As part of this process, systems must be hardened to standard Security Technical Implementation Guide (STIG) benchmarks.  The STIGs provide configuration specifications for operating systems, database management systems, web servers and weapon systems used by government agencies.

The problem is STIGs are long and detailed.  Often containing hundreds of pages, adhering to or upgrading software or systems to a particular STIG has been a highly specialized manual process that can take many months to accomplish.  In addition to the significant time involved, it requires well-trained engineers that are skilled in the technical system, operating system policies and security guidance.

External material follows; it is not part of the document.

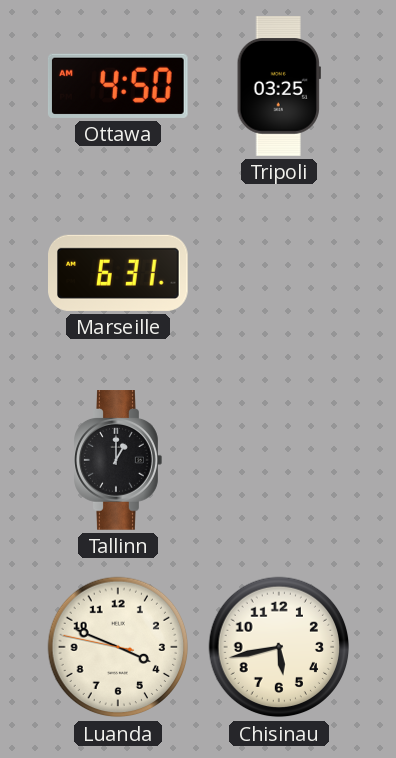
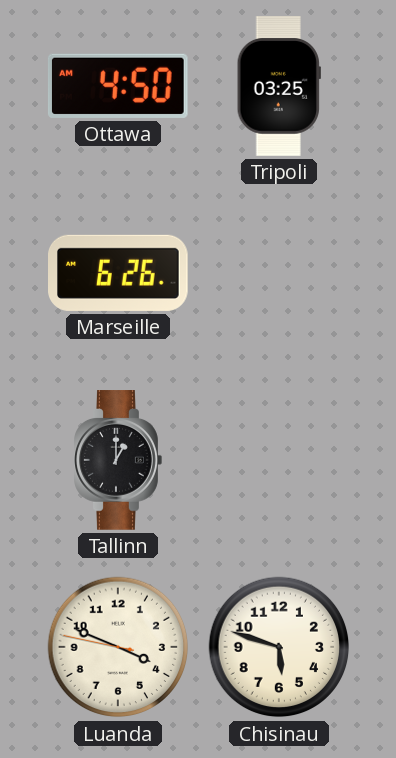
Marseille: 6:31 -> 6:26
Chisinau: 5:43 -> 5:48
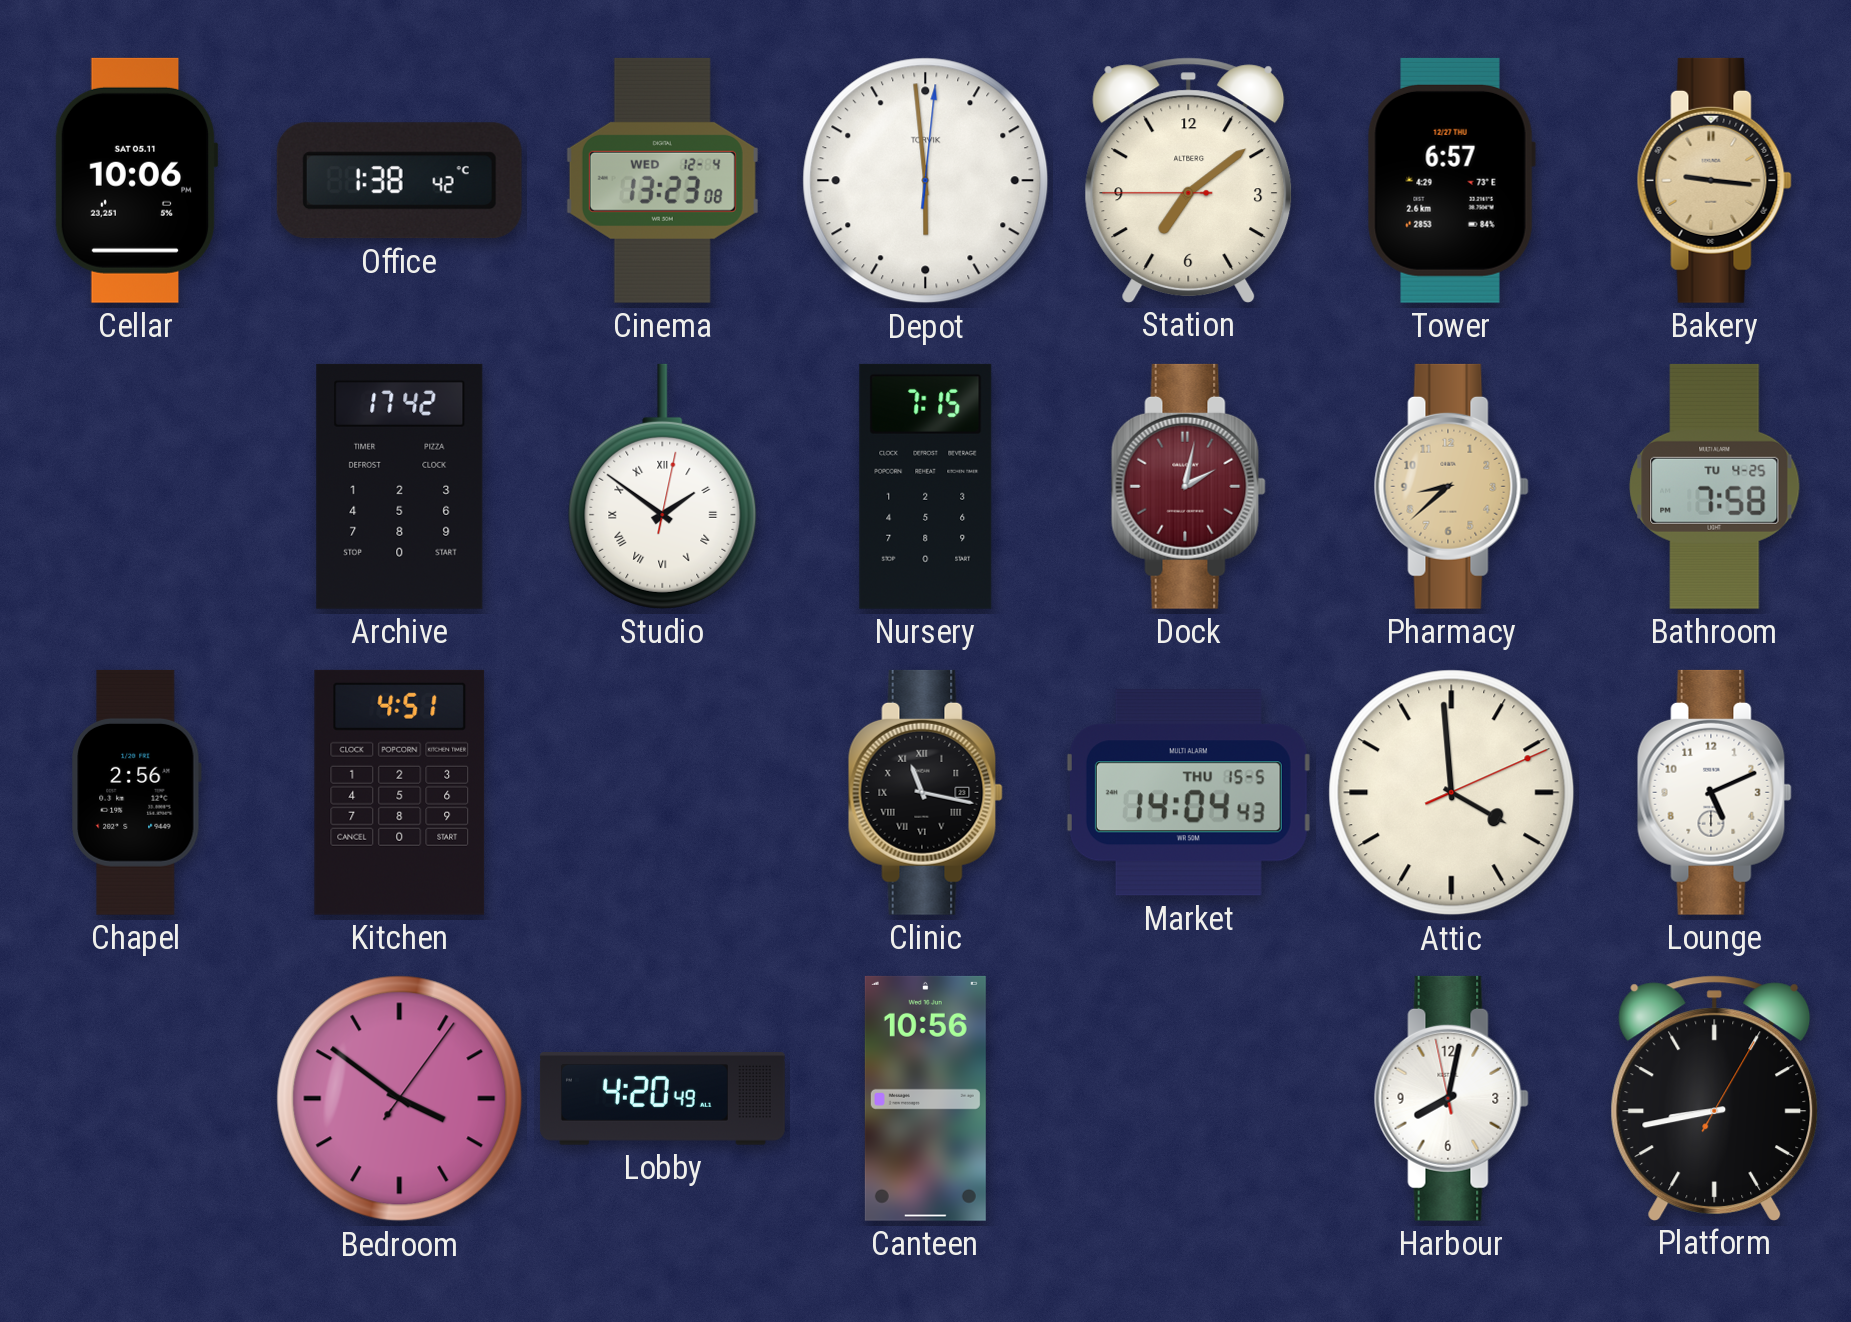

This task adds to implementation costs and can add years before an Authorization to Operate (ATO) is issued.   The task is so tedious and painstaking, and there is such a shortage of STIG experts, that it often prevents agencies from pursuing modernization projects.

“With modernization, the government is spending a lot of money upfront, but they don’t get any benefit until someone can actually use the new technology in production,” says Brian Hajost, president of SteelCloud and an expert in automated STIG compliance.  “One of the things that must get done is the system must be ‘hardened’ and it has to be accredited through the RMF process before an ATO is possible.”

IT modernization projects for government agencies comes in many forms.  Information may be consolidated into a single, shared data center or new applications moved to a different infrastructure.  Increasingly, due to the government’s Cloud Smart program as well as security guidelines outlined by FedRAMP, modernization projects involve moving to the commercial cloud.  The advantages for the government are moving to a more agile and accessible system that can be accessed anywhere and does not require complex on-premise networks.

According to Hajost, however, the difference between deploying an application in the Cloud and a traditional data center is insignificant, at least as it relates to security hardening.

“Moving to the cloud is supposed to be relatively quick and easy, but addressing system security in the cloud is no faster or easier than it is for an on-premise environment,” explains Hajost.  “In our world, it isn’t much different than if an application moved from one data center to another, or the application is moved from a data center to the Cloud.”

Hajost says that even considering the slow pace of it, most still underestimate the expertise and time required, particularly when moving to the Cloud.  A shortage of trained personnel impacts the ability to modernize, a shortage that is even more acute in classified environments.